Why aren’t the many new pathways for self-improvement – online education, for example – liberating almost all workers?

A new study from the Brookings Institution begins to crack this hard nut. It not only suggests that a decades-long rise in inequality has become “permanent” for many workers but that the rapid change in technologies is probably the main driver. A lasting underclass of workers simply isn’t keeping up with the new types of jobs.

The study is unusual for its hard data. It relied on the tax returns of thousands of male workers between 1987 and 2009. Men were the focus because they accounted for 54 percent of household income compared with 26 percent from women. And today’s strong workplace bias toward higher levels of skills has hit men harder than women, in both factory jobs and, increasingly, desk jobs.

The study’s results point to the need to motivate people toward broadening their view of their own potential to advance in new careers. A more dynamic marketplace that destroys and creates jobs at a faster clip requires a more dynamic development of individuals in reinventing themselves.

The usual supports for such change – family upbringing, government programs, teachers, and mentors – can only do so much to reduce barriers, calm fears of insecurity, and open opportunities. Given the pace of change, the burden lies increasingly on individuals themselves to align to new types – and styles – of work.

A common mistake for many laid-off workers is to simply seek knowledge in a new field.

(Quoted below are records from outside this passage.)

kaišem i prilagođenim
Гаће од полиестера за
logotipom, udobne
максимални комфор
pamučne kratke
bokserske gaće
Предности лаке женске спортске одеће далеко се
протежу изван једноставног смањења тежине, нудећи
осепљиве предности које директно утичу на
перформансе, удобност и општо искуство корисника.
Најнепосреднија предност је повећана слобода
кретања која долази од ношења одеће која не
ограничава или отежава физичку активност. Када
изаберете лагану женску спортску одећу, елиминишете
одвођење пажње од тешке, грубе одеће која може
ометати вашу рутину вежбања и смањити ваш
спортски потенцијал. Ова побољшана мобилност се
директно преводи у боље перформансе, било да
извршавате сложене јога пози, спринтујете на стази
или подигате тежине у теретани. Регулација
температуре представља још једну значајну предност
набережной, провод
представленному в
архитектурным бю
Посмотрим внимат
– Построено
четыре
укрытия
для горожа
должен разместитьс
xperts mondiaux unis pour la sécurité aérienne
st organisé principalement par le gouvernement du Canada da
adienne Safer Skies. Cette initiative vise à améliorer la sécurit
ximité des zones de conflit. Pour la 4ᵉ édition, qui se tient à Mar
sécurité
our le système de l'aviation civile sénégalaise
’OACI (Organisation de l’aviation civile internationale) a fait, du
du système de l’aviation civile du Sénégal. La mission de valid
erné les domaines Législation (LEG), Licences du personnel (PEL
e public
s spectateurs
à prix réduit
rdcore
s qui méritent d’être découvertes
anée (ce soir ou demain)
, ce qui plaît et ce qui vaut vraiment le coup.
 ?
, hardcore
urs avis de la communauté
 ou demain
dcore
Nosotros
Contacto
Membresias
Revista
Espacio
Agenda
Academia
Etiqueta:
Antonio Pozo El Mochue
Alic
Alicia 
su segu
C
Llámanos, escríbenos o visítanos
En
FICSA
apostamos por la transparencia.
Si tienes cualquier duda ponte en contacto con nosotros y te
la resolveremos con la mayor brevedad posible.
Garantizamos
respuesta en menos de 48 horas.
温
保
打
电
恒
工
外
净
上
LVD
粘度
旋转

That certainly helps, for a while. But adapting to ever-changing technologies requires a mental agility to see new ideas and detect patterns.

It also requires character traits for being successful in a collaborative workplace, such as self-discipline and social skills for teamwork. Qualities of thought matter more than quantities of information.

Workers who especially embrace creativity will be able to keep up with the new products and services created by science and technology. Richard Florida, who writes books on this new “creative class” and works at the University of Toronto’s Rotman School of Management, says we can’t blame technology for the class divide between low-skilled and high-skilled workers. He offers this advice in a Chronicle of Higher Education article:

“Unlike the services we produce, the technologies we create, or the knowledge and information that is poured into our heads, creativity is an attribute we all share. It is innate in every human being. But it is also social, it lives among us: We make each other creative....

“Instead of looking at technology as a simple artifact that imposes its will on us, we should look at how it affects our social and economic arrangements – and how we have failed to adapt them to our circumstances.”

So, yes, let’s invest more in two-parent families that eat meals together, more pre-K schooling, less discrimination in hiring, more Internet education, and so on. But altering the circumstances for individuals to keep up with the new jobs should not diminish the need for individuals to find their own bootstraps.

Everyone can use a lift but the lifting starts for those who are willing to gain a new view of themselves.